TASK GOAL -
Of the lines below, write out exactly those from the line with "Pagamento 100% seguro" through the line with "Добавить специалиста", both included, and skip the rest.

DATA FOR ANALYSIS -

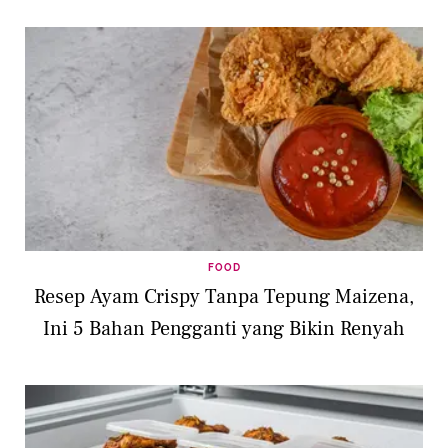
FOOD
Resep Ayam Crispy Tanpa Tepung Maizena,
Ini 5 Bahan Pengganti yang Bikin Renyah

...

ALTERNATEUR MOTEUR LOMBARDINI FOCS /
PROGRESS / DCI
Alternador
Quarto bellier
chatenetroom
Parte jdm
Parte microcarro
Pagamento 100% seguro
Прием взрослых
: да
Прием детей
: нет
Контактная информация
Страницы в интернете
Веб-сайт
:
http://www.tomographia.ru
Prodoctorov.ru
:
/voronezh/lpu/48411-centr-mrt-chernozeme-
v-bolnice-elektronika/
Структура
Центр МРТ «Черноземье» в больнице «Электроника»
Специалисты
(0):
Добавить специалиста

EXPECTED ANSWER -
Pagamento 100% seguro
Прием взрослых
: да
Прием детей
: нет
Контактная информация
Страницы в интернете
Веб-сайт
:
http://www.tomographia.ru
Prodoctorov.ru
:
/voronezh/lpu/48411-centr-mrt-chernozeme-
v-bolnice-elektronika/
Структура
Центр МРТ «Черноземье» в больнице «Электроника»
Специалисты
(0):
Добавить специалиста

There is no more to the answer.